Similar to [8], simulations incorporated MOEA-optimized dose fractions for each week of treatment by passing patient-specific PIRT model parameters and tumor cell density as inputs to the MOEA which returns a daily dose as described above. Tumor growth and response to this dose fraction was simulated for the next five days of treatment followed by two untreated weekend days. This process was repeated until the course of treatment ended. To ensure comparability to the simulated standard-of-care doses, optimized doses were converted to spherical symmetry before assessing the decision criteria and simulation. Simulations were run in accordance with the methodology presented in [7], except MATLAB’s pdepe function was replaced by in-house implementation of Crank-Nicolson numerical scheme [20]. Space is discretized in spherical symmetry where each spatial location xi in x indicates a point from the center of the tumor along a radius out to a maximum of 8 cm in intervals of.08 mm.

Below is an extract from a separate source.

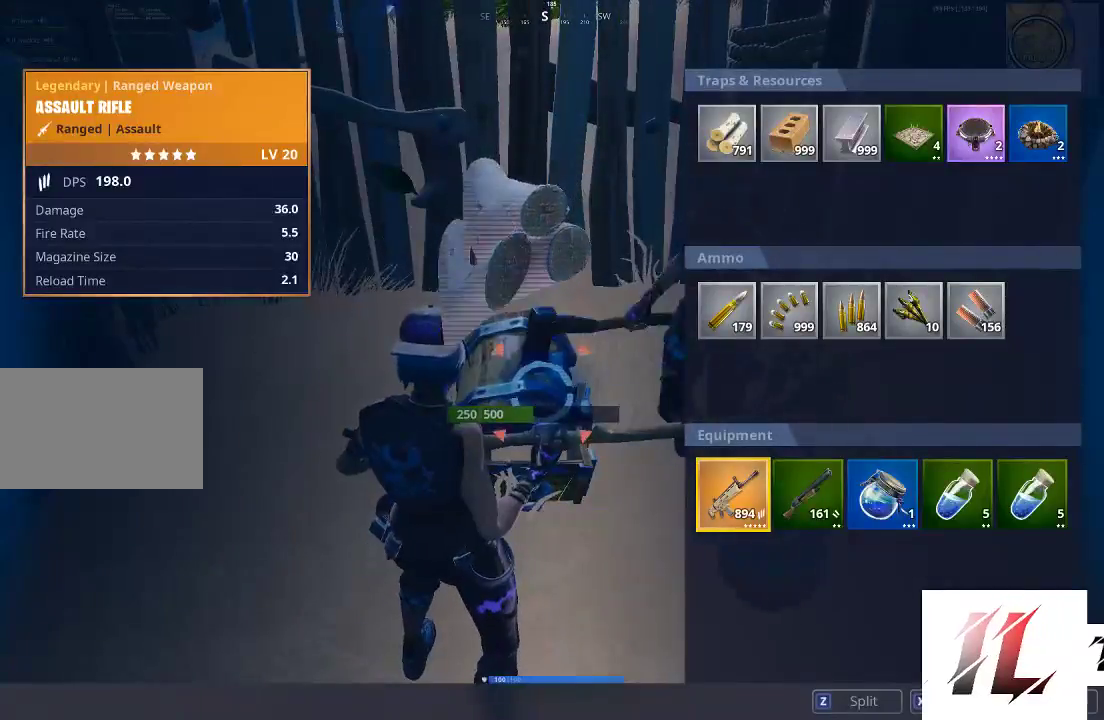
{"keys": [], "mouse": [], "events": [[367, "alt", "up"]]}
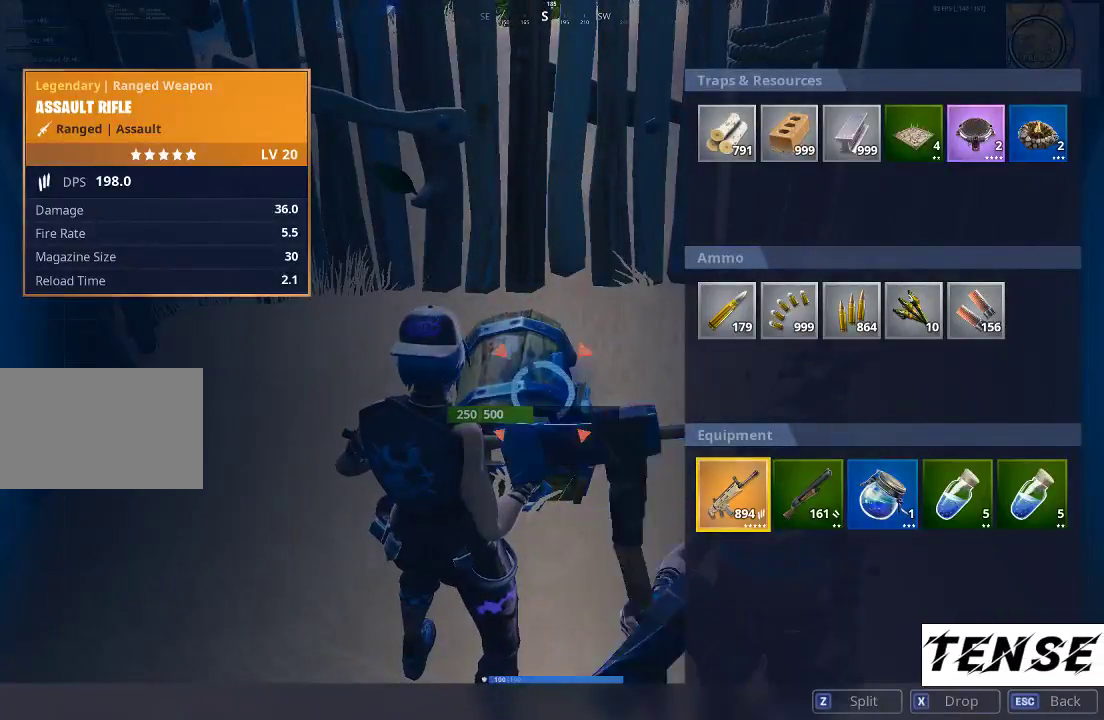
{"keys": [], "mouse": [], "events": []}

Prognostic and Novel Metrics of Response

A novel metric of response called Days Gained (DG) was computed for each patient [15], [21]. The DG score for each patient is the number of days between the post-radiation time-point and the time-point on the model-predicted, untreated growth trajectory where the tumor size is equal to the post-treat tumor size, as illustrated in figure 2. This metric of response takes into account both patient-specific tumor growth kinetics and the direct effects of radiotherapy, and larger DG scores have been shown to be correlated with a progression-free and overall survival advantage [15], [21]. Other metrics, such as tumor control probability are not correlated with survival and ignore patient-specific relative rates of response [22].

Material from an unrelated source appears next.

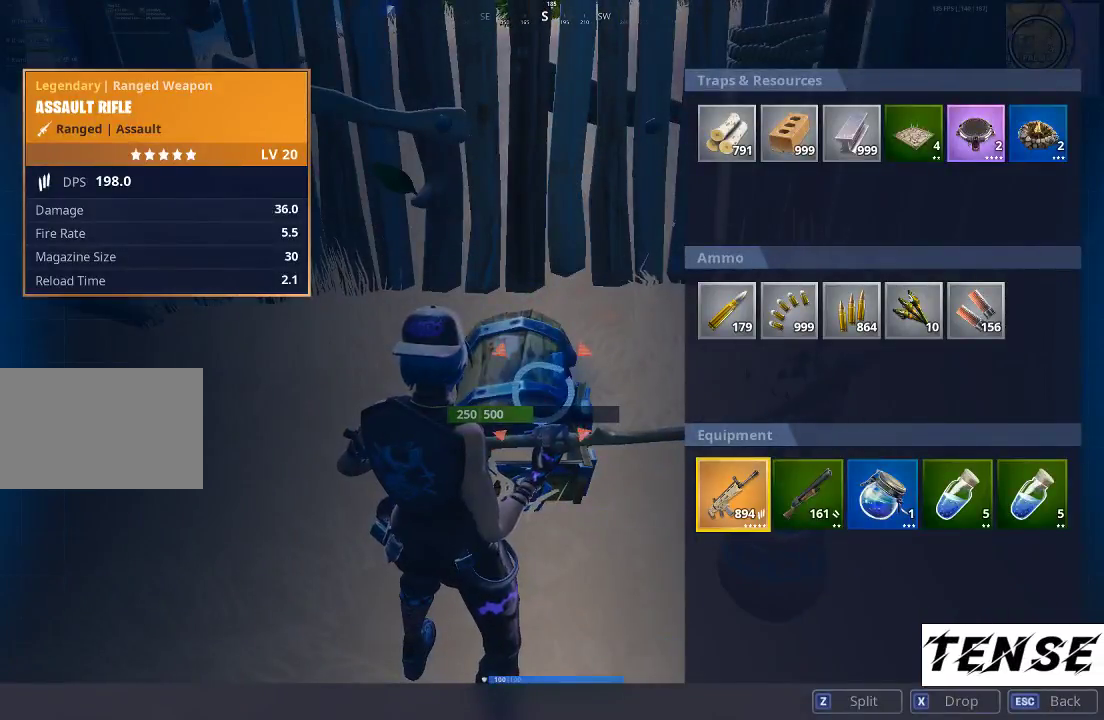
{"keys": [], "mouse": [], "events": []}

Figure 2. Computation of the Days Gained metric.

Figure 2

The Days Gained score is the number of days between the post-radiation observation time-point and the time-point on the model-predicted, untreated growth trajectory where the tumor size is equal to the post-treat tumor size. The observations may be actual MRI observations or a chosen simulated time-point.

Parameter Sensitivity Analysis

We have estimated our inter-observer variability in tumor volume delineation to be 0.5 mm in spherically equivalent radius. Using this uncertainty in our data we computed the minimum and maximum D and D/ρ values possible given the measurement error and ran additional simulations, for each patient with these values. We also varied the ratio of LQ parameters α/β by +/− 20% to assess the sensitivity of our results to variations in the radiobiological parameters. The variation in input parameters as well as the impact on the results is illustrated in the form of error bars where appropriate in the results.

Results

The optimized plans deliver the maximum dose to the proliferating rim of the tumor, less dose to the center of the tumor and a decreasing gradient of dose on the periphery (figure 3). The spatial distribution of the optimized plans is determined primarily by the patient-specific invisibility index (D/ρ), as patients with more nodular tumors (low D/ρ and thus a steeper gradient of cell invasion) receive more peaked optimized doses while those for patients with more diffuse tumors (high D/ρ and thus a shallower gradient of cell invasion) are more spread out along the invasive gradient of the outer edge of the tumor (figure 3). This is further illustrated by looking at the radial distance between the 50% isodose radius and the 50% tumor cell isodensity radius, which is positively correlated with D/ρ for the optimized plans (Pearson’s correlation r = 0.98 and p = 9e-8) (figure 4), diffuse tumors (higher D/ρ) receive optimized doses with shallower gradients and larger high-dose volumes relative to tumor cell density. Parameter variation (visualized as the uncertainty bars around each data point in Figure 4 and 5) had a minimal effect on the dose shape with an average shift in 50% isodose radius of 3.2 mm and a maximum of 11 mm.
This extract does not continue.